• [Requirement] Return all of the entries below, word for word. Omit each picture.

• [Page segmentation data]
........

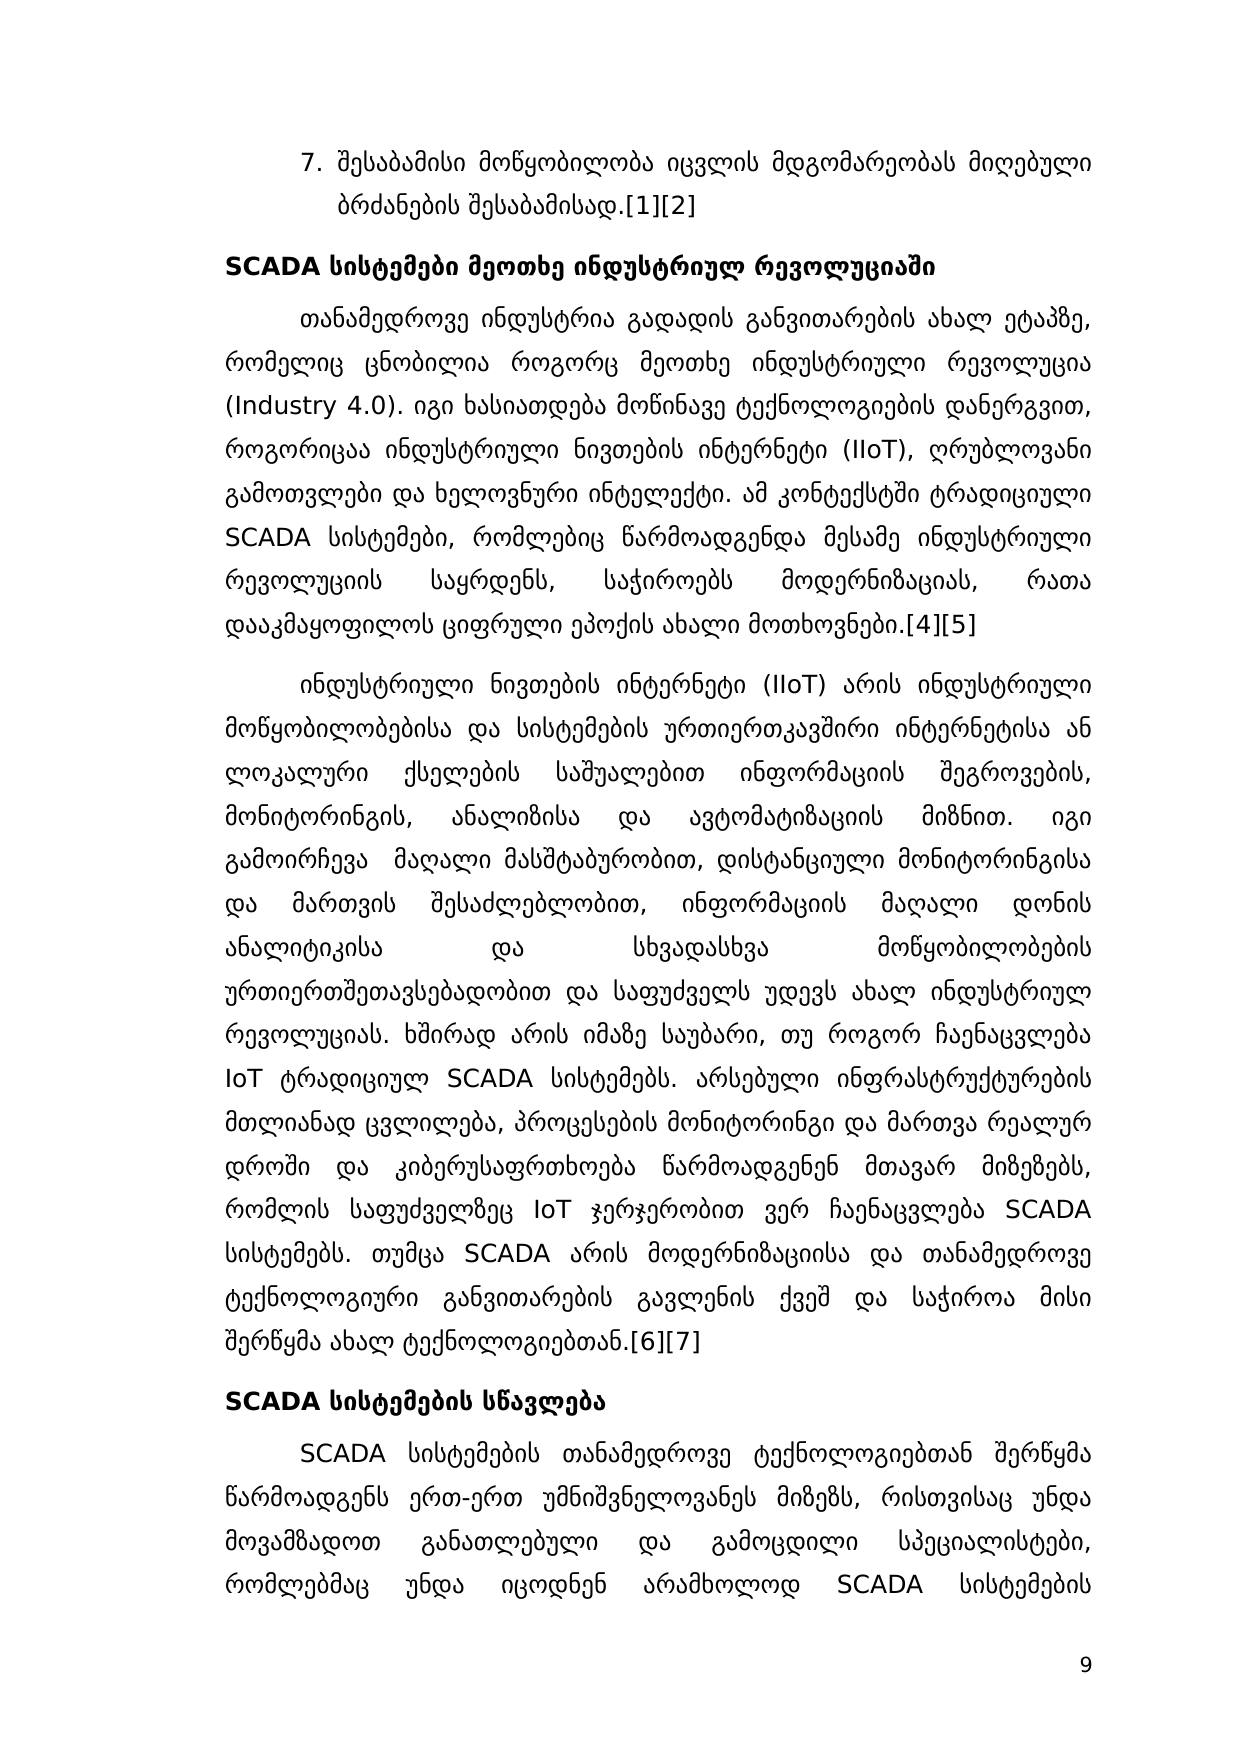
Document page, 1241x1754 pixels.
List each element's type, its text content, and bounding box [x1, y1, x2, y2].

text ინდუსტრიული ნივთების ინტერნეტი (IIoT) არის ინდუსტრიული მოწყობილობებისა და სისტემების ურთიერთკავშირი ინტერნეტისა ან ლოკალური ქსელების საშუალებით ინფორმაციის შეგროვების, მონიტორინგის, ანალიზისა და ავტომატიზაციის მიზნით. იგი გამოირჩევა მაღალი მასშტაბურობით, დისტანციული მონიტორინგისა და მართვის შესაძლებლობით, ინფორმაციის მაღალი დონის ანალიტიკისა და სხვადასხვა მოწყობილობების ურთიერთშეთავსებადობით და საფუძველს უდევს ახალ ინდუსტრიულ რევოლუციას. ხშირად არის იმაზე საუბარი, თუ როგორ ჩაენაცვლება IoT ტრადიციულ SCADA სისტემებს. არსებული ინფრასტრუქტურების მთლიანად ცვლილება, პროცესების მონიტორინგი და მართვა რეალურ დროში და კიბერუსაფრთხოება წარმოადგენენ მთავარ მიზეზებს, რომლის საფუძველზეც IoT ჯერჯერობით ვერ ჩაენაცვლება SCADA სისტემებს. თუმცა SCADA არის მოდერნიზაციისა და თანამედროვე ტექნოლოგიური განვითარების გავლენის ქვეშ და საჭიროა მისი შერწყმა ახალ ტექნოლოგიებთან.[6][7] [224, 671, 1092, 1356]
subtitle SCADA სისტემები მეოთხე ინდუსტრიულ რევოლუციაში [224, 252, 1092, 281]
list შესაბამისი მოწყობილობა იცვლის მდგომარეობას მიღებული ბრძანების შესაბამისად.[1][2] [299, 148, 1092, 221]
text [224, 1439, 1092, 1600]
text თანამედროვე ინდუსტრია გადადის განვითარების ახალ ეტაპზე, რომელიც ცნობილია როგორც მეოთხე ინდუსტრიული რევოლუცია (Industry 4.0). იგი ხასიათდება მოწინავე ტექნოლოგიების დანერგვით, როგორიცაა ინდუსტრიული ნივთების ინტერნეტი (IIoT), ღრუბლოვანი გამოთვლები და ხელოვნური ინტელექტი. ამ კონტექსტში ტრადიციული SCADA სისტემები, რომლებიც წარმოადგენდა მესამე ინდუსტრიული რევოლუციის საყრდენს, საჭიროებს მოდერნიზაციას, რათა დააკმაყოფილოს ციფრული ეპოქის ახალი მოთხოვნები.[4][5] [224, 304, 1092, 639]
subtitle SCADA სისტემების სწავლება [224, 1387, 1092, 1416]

........

• [Task output]
Document page, 1241x1754 pixels.
List each element's type, its text content, and bounding box [x1, y1, x2, y2].

text ინდუსტრიული ნივთების ინტერნეტი (IIoT) არის ინდუსტრიული მოწყობილობებისა და სისტემების ურთიერთკავშირი ინტერნეტისა ან ლოკალური ქსელების საშუალებით ინფორმაციის შეგროვების, მონიტორინგის, ანალიზისა და ავტომატიზაციის მიზნით. იგი გამოირჩევა მაღალი მასშტაბურობით, დისტანციული მონიტორინგისა და მართვის შესაძლებლობით, ინფორმაციის მაღალი დონის ანალიტიკისა და სხვადასხვა მოწყობილობების ურთიერთშეთავსებადობით და საფუძველს უდევს ახალ ინდუსტრიულ რევოლუციას. ხშირად არის იმაზე საუბარი, თუ როგორ ჩაენაცვლება IoT ტრადიციულ SCADA სისტემებს. არსებული ინფრასტრუქტურების მთლიანად ცვლილება, პროცესების მონიტორინგი და მართვა რეალურ დროში და კიბერუსაფრთხოება წარმოადგენენ მთავარ მიზეზებს, რომლის საფუძველზეც IoT ჯერჯერობით ვერ ჩაენაცვლება SCADA სისტემებს. თუმცა SCADA არის მოდერნიზაციისა და თანამედროვე ტექნოლოგიური განვითარების გავლენის ქვეშ და საჭიროა მისი შერწყმა ახალ ტექნოლოგიებთან.[6][7] [224, 671, 1092, 1356]
subtitle SCADA სისტემები მეოთხე ინდუსტრიულ რევოლუციაში [224, 252, 1092, 281]
list შესაბამისი მოწყობილობა იცვლის მდგომარეობას მიღებული ბრძანების შესაბამისად.[1][2] [299, 148, 1092, 221]
text [224, 1439, 1092, 1600]
text თანამედროვე ინდუსტრია გადადის განვითარების ახალ ეტაპზე, რომელიც ცნობილია როგორც მეოთხე ინდუსტრიული რევოლუცია (Industry 4.0). იგი ხასიათდება მოწინავე ტექნოლოგიების დანერგვით, როგორიცაა ინდუსტრიული ნივთების ინტერნეტი (IIoT), ღრუბლოვანი გამოთვლები და ხელოვნური ინტელექტი. ამ კონტექსტში ტრადიციული SCADA სისტემები, რომლებიც წარმოადგენდა მესამე ინდუსტრიული რევოლუციის საყრდენს, საჭიროებს მოდერნიზაციას, რათა დააკმაყოფილოს ციფრული ეპოქის ახალი მოთხოვნები.[4][5] [224, 304, 1092, 639]
subtitle SCADA სისტემების სწავლება [224, 1387, 1092, 1416]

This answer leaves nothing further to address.